Los resultados han sido reveladores. La mayoría de la población es mestiza, con grandes poblaciones de indígenas y afroecuatorianos. Hay una gran cantidad de montuvios. Los otros grupos son menores.

Aunque puede parecer fácil establecer si alguien es mestizo, indígena o afrodescendiente, eso puede a veces ser complicado. Las personas no quieren que se las encasille o no tienen una idea clara sobre qué mismo son. Sobre todo esto pasa con los descendientes de los campesinos indígenas que se han trasladado a la ciudad y sus hijos ya no se visten como indígenas ni hablan el idioma indígena.
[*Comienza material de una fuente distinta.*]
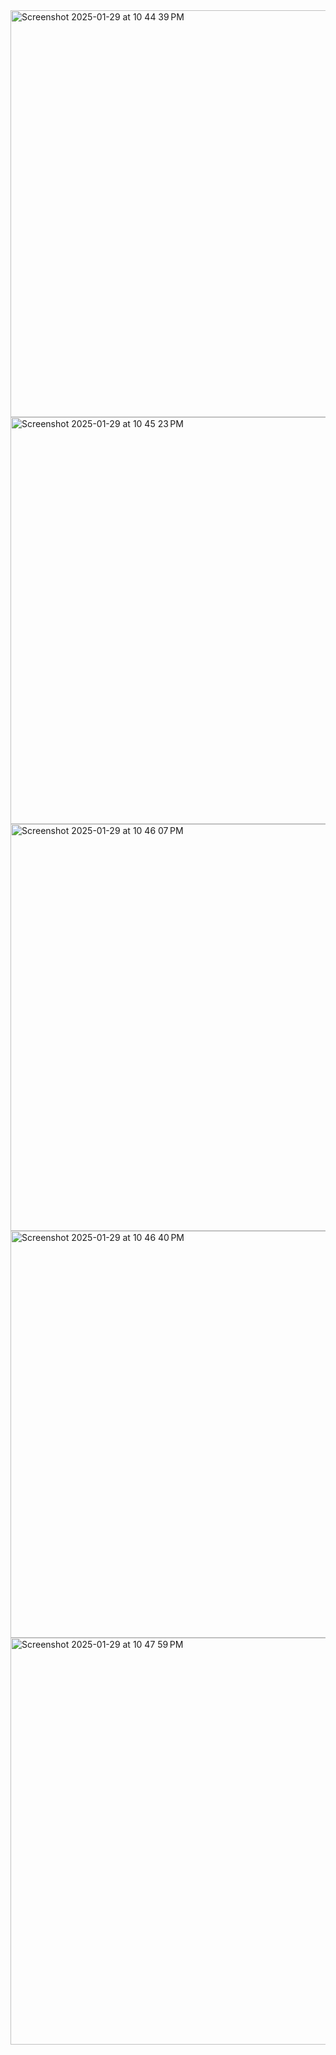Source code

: <img width="651" alt="Screenshot 2025-01-29 at 10 44 39 PM" src="https://github.com/user-attachments/assets/bc5de17d-0f61-4d27-b6aa-042624cb716c" />

<img width="651" alt="Screenshot 2025-01-29 at 10 45 23 PM" src="https://github.com/user-attachments/assets/da68b928-6b96-4610-9ba1-29d487e19f54" />


<img width="651" alt="Screenshot 2025-01-29 at 10 46 07 PM" src="https://github.com/user-attachments/assets/1cee9a75-135b-4361-b987-2b981c2a11a6" />


<img width="651" alt="Screenshot 2025-01-29 at 10 46 40 PM" src="https://github.com/user-attachments/assets/62a8dad6-4c4a-49e7-914f-d3cc5b39e7ab" />


<img width="651" alt="Screenshot 2025-01-29 at 10 47 59 PM" src="https://github.com/user-attachments/assets/9d957021-5041-4c04-9960-7d981edb6a64" />
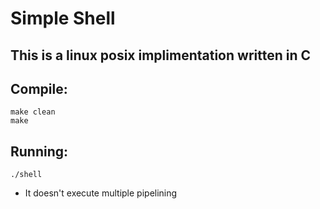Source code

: # Simple Shell
## This is a linux posix implimentation written in C


## Compile:
    make clean
    make

## Running:
    ./shell

- It doesn't execute multiple pipelining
Pero, aún sabiendo que los resultados que puede arrojar un censo son discutibles en algunos aspectos, la información que se obtiene ayuda a conocernos mejor.

Ecuador es un país de diversidades. Quienes vivimos aquí estamos tan habituados a ellas que en la vida cotidiana no nos percatamos de su dimensión. El nuestro no es el único caso del mundo, pero indiscutiblemente es uno de los más complejos. En un espacio pequeño hay una eclosión de diversidad geográfica, étnica, religiosa y social, para llamarla de alguna manera. El Ecuador es así.

En muchos sentidos, nuestro país, con su cuarto de millón de kilómetros cuadrados y sus 15 millones de habitantes, reproduce todo el subcontinente en que vivimos. Es una América Latina en pequeño, con todos los climas, las distintas raíces étnicas y las formas de mestizaje. Aquí coexisten culturas indígenas, mestizas y negras, se han incorporado muchas generaciones de migrantes y se han dado fuertes identidades regionales.

Pero nuestro país no es una sumatoria sin más de todos esos elementos. Es, en muchos sentidos, una realidad compleja con perfiles propios que se ha ido forjando a partir de la interacción de ellos a lo largo de muchos años. Es una unidad en la diversidad.